Il Consiglio di Stato boccia l’assegnazione della gara Consip a Tim (CdS, sez. V sentenza del 6 maggio 2021 n. 3539)
Il Consiglio di Stato ha accolto l’appello di Vodafone e ha annullato l’aggiudicazione in favore di Tim della gara Consip LAN 7, per l’affidamento di convenzioni con oggetto la fornitura di prodotti e servizi per la realizzazione, manutenzione e gestione di reti locali per le pubbliche amministrazioni suddivisa in 4 lotti territoriali, per un massimale complessivo pari a euro 190.000.000,00.

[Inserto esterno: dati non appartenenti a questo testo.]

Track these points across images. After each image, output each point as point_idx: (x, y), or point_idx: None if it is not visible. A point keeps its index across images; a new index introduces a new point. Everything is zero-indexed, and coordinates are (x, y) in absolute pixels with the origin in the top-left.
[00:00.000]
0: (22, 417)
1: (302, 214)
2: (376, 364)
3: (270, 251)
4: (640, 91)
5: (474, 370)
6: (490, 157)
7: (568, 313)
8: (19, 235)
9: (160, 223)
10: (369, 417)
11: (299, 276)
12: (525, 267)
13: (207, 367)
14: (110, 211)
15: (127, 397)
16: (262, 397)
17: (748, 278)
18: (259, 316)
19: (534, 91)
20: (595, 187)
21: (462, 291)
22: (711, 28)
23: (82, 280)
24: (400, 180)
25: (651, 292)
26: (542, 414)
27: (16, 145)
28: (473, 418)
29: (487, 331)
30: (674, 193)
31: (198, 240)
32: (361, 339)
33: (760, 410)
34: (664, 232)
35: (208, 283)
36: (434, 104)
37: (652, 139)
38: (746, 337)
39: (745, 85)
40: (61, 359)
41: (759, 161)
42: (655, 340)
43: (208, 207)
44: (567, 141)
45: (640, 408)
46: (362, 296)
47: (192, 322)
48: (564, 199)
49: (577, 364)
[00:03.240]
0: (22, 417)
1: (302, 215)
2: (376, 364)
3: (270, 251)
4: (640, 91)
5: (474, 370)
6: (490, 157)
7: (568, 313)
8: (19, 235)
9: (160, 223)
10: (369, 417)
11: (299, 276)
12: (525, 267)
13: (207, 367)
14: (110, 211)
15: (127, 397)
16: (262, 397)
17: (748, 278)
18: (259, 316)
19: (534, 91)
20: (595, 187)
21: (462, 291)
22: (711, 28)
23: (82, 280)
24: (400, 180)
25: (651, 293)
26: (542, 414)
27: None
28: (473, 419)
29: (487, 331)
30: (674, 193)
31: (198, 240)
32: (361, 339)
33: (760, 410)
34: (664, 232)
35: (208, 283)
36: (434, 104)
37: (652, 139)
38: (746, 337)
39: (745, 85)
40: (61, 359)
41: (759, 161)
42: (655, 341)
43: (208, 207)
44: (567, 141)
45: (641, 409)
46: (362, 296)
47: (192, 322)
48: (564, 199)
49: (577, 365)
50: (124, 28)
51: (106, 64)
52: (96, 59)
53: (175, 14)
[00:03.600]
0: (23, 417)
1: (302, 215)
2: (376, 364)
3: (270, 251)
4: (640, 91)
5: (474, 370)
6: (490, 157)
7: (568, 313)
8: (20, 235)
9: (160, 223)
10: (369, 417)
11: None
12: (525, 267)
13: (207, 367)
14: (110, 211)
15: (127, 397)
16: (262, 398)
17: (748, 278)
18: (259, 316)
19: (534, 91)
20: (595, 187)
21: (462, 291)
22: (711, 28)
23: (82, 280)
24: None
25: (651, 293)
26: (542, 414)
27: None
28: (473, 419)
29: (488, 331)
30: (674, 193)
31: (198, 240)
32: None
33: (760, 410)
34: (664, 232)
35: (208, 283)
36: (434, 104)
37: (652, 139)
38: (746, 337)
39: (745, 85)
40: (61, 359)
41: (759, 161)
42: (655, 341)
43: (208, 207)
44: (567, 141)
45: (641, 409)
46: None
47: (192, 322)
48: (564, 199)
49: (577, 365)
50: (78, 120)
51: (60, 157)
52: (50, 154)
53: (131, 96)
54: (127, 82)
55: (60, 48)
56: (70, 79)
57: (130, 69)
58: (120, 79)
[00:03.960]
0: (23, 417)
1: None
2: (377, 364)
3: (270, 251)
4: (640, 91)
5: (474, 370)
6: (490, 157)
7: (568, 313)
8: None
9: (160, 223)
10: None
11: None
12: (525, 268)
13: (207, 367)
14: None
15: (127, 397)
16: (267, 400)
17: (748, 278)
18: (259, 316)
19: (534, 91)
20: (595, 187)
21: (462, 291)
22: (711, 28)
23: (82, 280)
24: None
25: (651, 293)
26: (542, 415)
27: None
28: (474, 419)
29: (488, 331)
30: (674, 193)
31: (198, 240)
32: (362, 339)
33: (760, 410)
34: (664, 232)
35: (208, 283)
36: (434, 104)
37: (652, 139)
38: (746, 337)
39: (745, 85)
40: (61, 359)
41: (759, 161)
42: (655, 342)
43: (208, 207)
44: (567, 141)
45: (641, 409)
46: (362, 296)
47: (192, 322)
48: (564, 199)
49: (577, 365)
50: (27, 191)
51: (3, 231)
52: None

La gara si era conclusa nel 2020 con l’aggiudicazione a Tim, mentre Vodafone era risultata seconda in graduatoria. A seguito di ciò, Vodafone aveva fatto ricorso al Tar del Lazio per due motivi principali: il primo relativo alla attribuzione del punteggio per uno dei prodotti offerti da Vodafone e il secondo relativo al comportamento tenuto da Tim nel proporre e, soprattutto, confermare un’offerta contente un prodotto di una società terza, non più in produzione. In altre parole, la tipologia di prodotto “secure e-mail gateway” (SEG) proposta da Tim era uscita di produzione qualche giorno dopo la presentazione dell’offerta senza l’azienda lo comunicasse in sede di gara.
Nel novembre del 2020 il Tar aveva respinto il ricorso di Vodafone che pertanto si è appellata al Consiglio di Stato.
Con la sentenza in commento il Consiglio di Stato ha accolto l’appello proposto da Vodafone S.p.A (in proprio e n.q. di mandataria) annullando, di conseguenza, tutti gli atti impugnati e riformando la sentenza di primo grado emessa dal Tar Lazio.
Entrambe le censure mosse dalla ricorrente sono state accolte dal Collegio; a Telecom, che si era aggiudicata tutti i quattro lotti della fornitura è stato contestato di aver inserito nel progetto alcuni servizi, come la gestione di un sistema sicuro di gestione della posta elettronica, che la società aveva però dismesso prima ancora della conclusione della gara.
Il Tar aveva ritenuto di non biasimare questo comportamento e aveva, conseguentemente confermato l’affidamento dei lotti a Tim.
Di diverso avviso, i magistrati di appello hanno stabilito che Tim “confermando la propria offerta quando il prodotto era già stato ritirato dal commercio, ha omesso informazioni dovute ai fini del corretto svolgimento della procedura di selezione, e, comunque, ha reso una dichiarazione fuorviante suscettibile di influenzare le decisioni sull’esclusione”.
Decisivo, nella motivazione il passaggio che rimanda all’Adunanza Plenaria 16/2020, secondo cui anche in caso di dichiarazione fuorviante o omissiva spetta alla stazione appaltante apprezzare la condotta del concorrente per valutare se sussistano le condizioni per la sua esclusione dalla procedura, ritenendo integrata la causa di esclusione di cui all’art. 80, comma 5, lett. c – bis) d.lgs. 18 aprile 2016, n. 50, per essere la dichiarazione in grado di incidere sull’affidabilità ed integrità dell’operatore economico.